=== GIVEN DATA ===

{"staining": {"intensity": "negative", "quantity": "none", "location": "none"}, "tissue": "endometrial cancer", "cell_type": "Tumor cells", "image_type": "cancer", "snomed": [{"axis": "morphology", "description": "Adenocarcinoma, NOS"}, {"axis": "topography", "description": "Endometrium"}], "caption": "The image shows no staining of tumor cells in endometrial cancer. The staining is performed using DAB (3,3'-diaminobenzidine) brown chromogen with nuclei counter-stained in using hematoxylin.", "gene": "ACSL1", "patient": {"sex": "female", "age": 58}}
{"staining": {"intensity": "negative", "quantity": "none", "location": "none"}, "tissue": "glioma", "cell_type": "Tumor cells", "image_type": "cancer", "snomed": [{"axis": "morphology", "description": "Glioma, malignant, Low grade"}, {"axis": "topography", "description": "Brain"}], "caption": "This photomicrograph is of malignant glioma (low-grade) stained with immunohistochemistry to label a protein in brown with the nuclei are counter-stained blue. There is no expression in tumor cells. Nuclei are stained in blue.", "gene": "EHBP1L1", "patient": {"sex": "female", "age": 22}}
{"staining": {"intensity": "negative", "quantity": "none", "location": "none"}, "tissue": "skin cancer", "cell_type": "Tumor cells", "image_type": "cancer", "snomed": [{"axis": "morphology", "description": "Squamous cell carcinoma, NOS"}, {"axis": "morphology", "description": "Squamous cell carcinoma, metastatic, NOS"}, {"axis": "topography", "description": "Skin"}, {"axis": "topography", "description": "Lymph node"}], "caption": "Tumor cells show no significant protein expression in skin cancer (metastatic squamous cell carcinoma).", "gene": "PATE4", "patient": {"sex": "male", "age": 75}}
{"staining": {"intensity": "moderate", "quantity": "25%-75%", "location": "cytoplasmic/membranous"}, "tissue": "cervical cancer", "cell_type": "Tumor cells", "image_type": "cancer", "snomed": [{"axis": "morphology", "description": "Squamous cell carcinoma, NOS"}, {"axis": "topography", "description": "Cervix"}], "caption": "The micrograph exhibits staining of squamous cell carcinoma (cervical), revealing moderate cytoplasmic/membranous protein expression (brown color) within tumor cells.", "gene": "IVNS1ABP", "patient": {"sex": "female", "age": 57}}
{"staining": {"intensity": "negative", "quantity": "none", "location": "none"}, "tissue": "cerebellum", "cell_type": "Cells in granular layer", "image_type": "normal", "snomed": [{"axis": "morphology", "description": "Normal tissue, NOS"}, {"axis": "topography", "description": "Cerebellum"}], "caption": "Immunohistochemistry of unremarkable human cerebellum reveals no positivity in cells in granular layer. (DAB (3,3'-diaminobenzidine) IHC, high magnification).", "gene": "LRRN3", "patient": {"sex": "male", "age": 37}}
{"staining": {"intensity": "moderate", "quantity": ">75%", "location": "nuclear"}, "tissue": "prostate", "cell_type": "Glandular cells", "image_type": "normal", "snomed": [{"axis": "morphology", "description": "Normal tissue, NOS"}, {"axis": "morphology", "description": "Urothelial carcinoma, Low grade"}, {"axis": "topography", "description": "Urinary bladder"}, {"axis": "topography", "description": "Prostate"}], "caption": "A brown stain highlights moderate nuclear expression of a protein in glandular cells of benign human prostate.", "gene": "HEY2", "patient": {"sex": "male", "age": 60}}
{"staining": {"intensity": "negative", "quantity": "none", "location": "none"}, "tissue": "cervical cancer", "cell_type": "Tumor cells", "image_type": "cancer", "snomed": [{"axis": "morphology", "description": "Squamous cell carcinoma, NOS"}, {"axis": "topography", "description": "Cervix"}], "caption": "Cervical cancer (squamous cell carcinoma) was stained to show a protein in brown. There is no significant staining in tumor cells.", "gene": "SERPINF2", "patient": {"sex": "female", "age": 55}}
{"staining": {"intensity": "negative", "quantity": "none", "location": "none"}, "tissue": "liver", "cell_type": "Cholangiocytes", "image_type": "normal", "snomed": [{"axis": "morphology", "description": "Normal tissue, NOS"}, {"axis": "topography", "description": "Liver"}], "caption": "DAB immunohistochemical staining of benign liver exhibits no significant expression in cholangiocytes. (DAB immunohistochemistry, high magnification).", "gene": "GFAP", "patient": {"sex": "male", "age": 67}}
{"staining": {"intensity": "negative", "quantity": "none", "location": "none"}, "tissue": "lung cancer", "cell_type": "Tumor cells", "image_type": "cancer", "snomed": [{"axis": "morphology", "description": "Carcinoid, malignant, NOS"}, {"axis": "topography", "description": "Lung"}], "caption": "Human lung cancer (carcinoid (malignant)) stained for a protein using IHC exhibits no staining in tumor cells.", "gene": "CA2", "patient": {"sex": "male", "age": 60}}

===

**WHAT THE TASK ASKS**
Set down again, word for word, the stretch of records from the line with "brown stain highlights" to the line with "immunohistochemical staining of", both of those lines included.

**OUTPUT BELOW**
{"staining": {"intensity": "moderate", "quantity": ">75%", "location": "nuclear"}, "tissue": "prostate", "cell_type": "Glandular cells", "image_type": "normal", "snomed": [{"axis": "morphology", "description": "Normal tissue, NOS"}, {"axis": "morphology", "description": "Urothelial carcinoma, Low grade"}, {"axis": "topography", "description": "Urinary bladder"}, {"axis": "topography", "description": "Prostate"}], "caption": "A brown stain highlights moderate nuclear expression of a protein in glandular cells of benign human prostate.", "gene": "HEY2", "patient": {"sex": "male", "age": 60}}
{"staining": {"intensity": "negative", "quantity": "none", "location": "none"}, "tissue": "cervical cancer", "cell_type": "Tumor cells", "image_type": "cancer", "snomed": [{"axis": "morphology", "description": "Squamous cell carcinoma, NOS"}, {"axis": "topography", "description": "Cervix"}], "caption": "Cervical cancer (squamous cell carcinoma) was stained to show a protein in brown. There is no significant staining in tumor cells.", "gene": "SERPINF2", "patient": {"sex": "female", "age": 55}}
{"staining": {"intensity": "negative", "quantity": "none", "location": "none"}, "tissue": "liver", "cell_type": "Cholangiocytes", "image_type": "normal", "snomed": [{"axis": "morphology", "description": "Normal tissue, NOS"}, {"axis": "topography", "description": "Liver"}], "caption": "DAB immunohistochemical staining of benign liver exhibits no significant expression in cholangiocytes. (DAB immunohistochemistry, high magnification).", "gene": "GFAP", "patient": {"sex": "male", "age": 67}}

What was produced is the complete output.